:: WORK ITEM ::
Copy each line of the data below with the word "dead".

(Collected data entries)

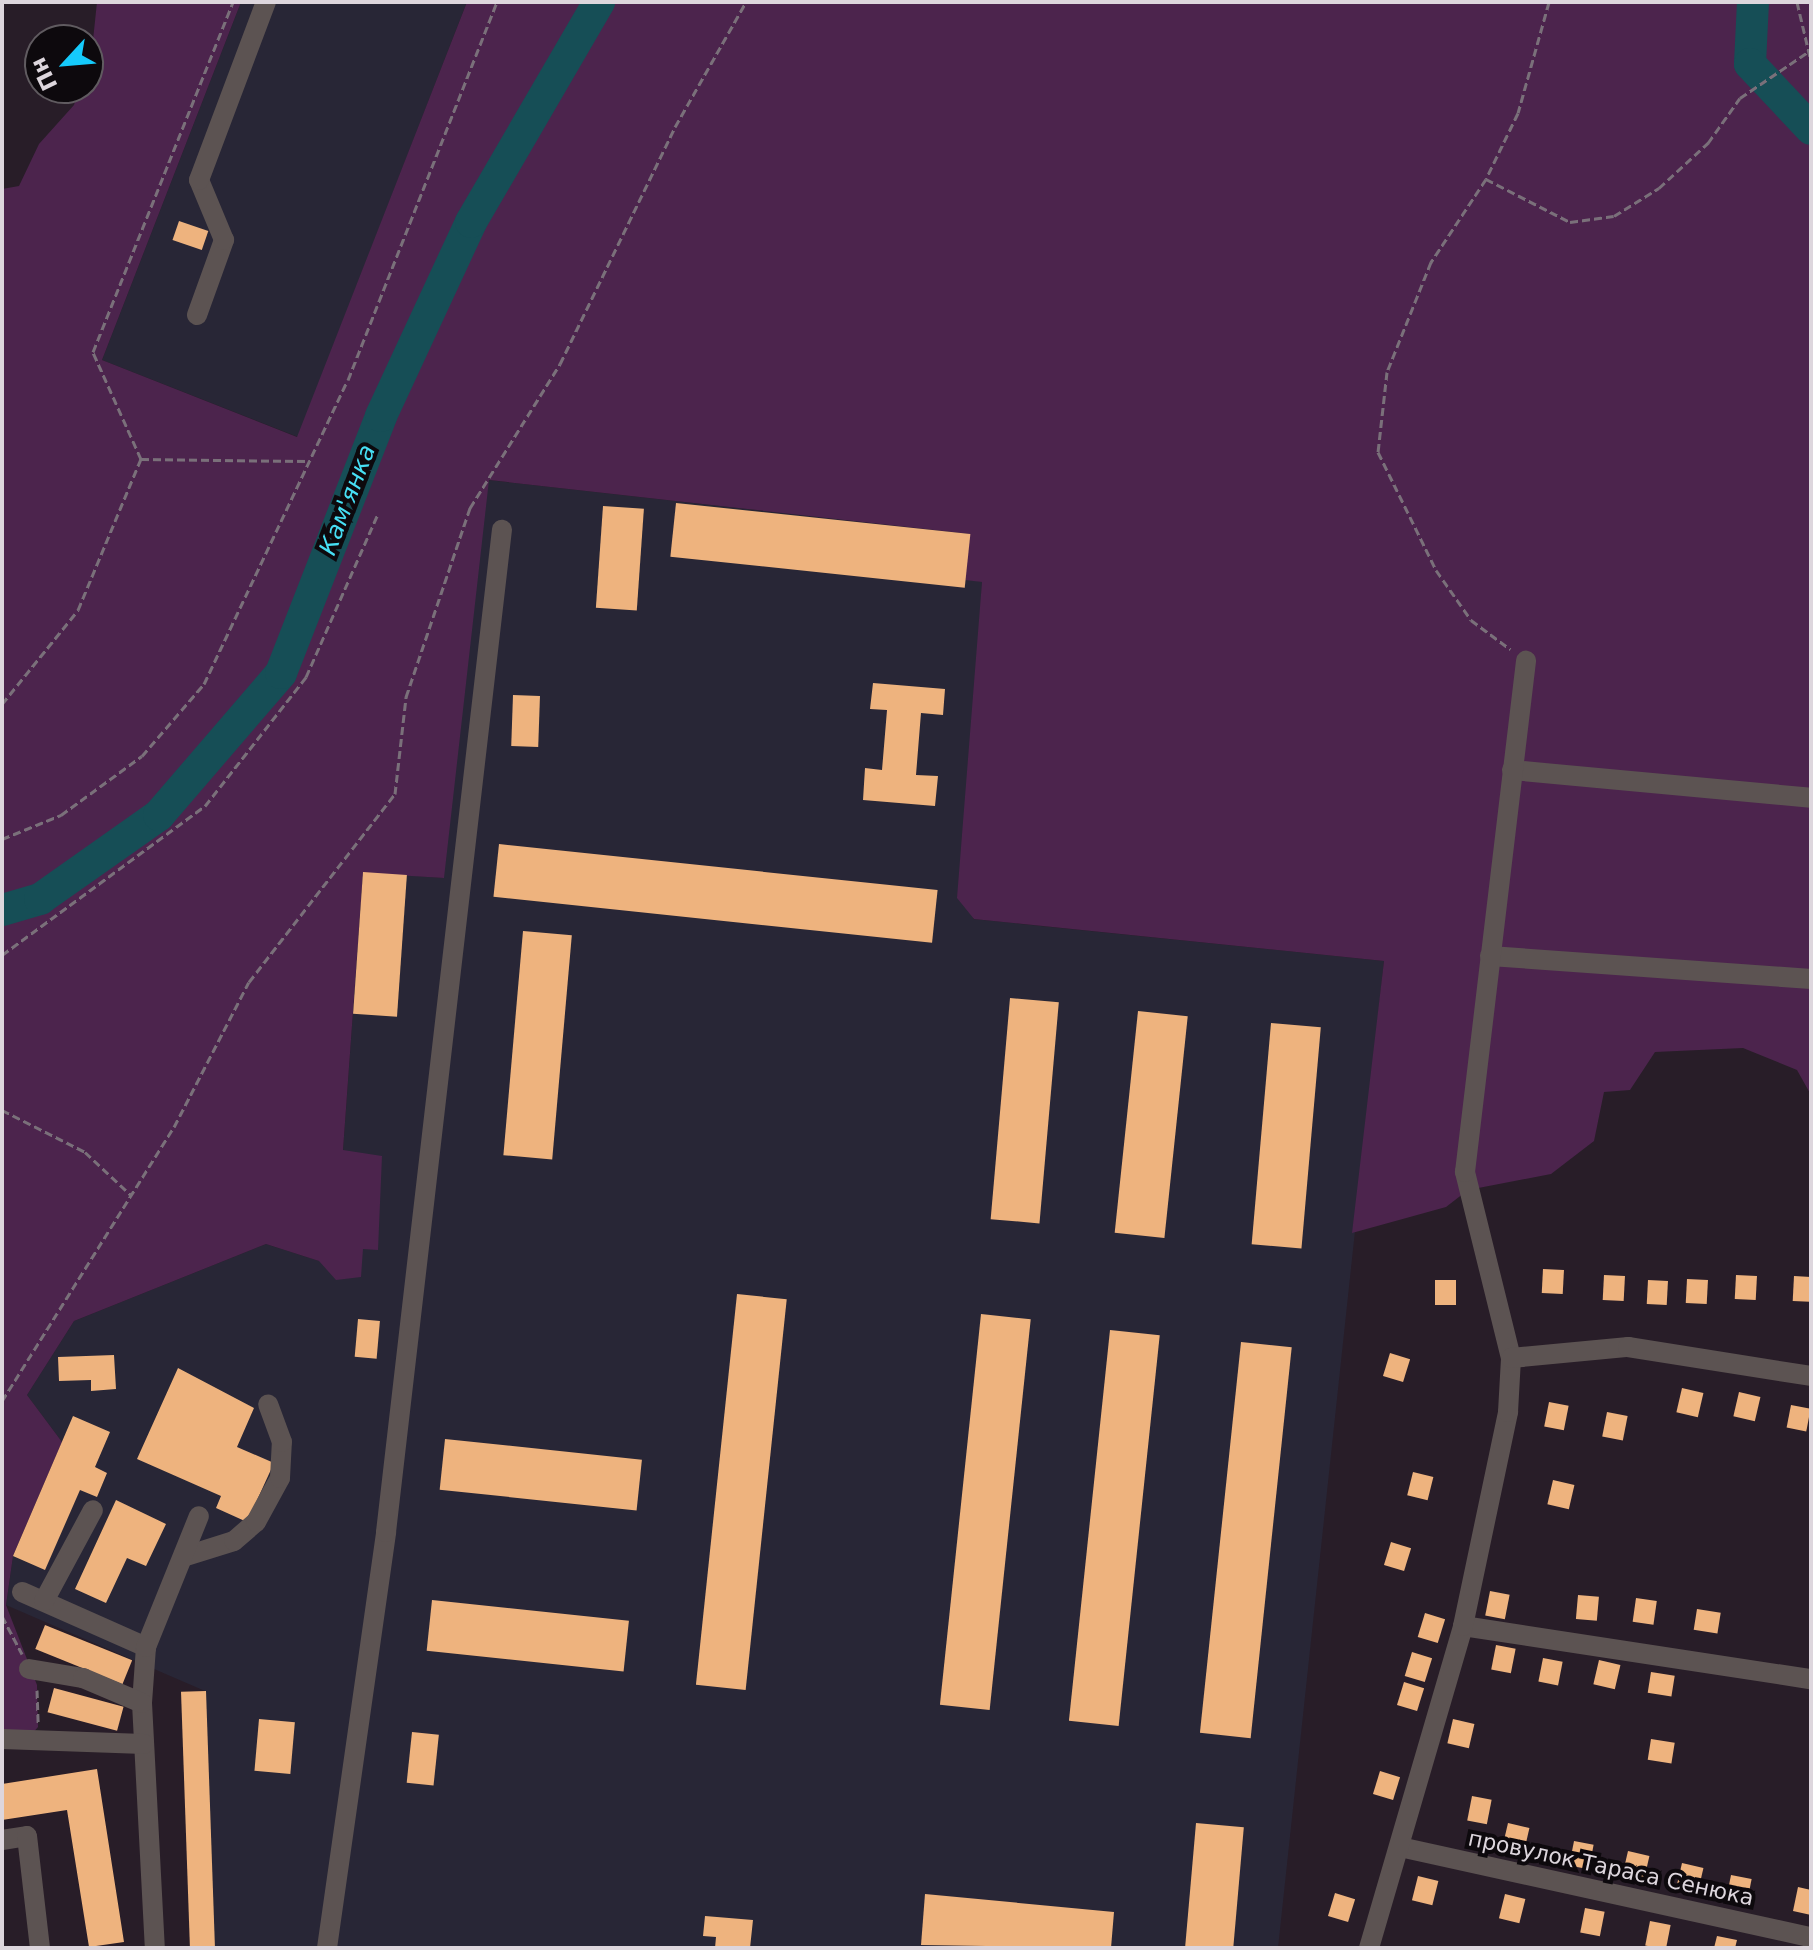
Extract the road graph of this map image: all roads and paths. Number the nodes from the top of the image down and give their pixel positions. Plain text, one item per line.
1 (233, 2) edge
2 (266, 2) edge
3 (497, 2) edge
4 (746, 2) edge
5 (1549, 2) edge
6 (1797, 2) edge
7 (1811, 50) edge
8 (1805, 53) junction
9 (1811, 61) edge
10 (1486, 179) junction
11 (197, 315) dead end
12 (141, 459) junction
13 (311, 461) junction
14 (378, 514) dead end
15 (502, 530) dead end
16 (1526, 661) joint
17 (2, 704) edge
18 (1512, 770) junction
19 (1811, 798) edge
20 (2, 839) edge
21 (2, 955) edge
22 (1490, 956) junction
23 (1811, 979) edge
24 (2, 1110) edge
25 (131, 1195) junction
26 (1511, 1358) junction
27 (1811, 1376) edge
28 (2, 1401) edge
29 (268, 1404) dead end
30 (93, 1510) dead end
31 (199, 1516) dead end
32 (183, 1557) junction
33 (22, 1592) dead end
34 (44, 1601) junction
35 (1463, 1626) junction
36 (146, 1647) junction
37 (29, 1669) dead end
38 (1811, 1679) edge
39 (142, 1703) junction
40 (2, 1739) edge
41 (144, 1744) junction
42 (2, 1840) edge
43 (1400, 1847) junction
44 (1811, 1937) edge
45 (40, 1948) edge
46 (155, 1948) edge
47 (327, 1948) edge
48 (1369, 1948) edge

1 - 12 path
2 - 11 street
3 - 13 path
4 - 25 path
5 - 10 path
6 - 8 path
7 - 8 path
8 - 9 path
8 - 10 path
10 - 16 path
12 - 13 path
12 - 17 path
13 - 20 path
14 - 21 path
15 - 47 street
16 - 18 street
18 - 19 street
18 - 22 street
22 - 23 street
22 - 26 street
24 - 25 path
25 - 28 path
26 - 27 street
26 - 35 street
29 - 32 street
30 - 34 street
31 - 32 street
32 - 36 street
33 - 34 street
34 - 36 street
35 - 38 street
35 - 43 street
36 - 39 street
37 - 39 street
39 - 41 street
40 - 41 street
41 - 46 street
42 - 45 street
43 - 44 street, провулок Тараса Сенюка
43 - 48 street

:: RESPONSE TO THIS TASK ::
11 (197, 315) dead end
14 (378, 514) dead end
15 (502, 530) dead end
29 (268, 1404) dead end
30 (93, 1510) dead end
31 (199, 1516) dead end
33 (22, 1592) dead end
37 (29, 1669) dead end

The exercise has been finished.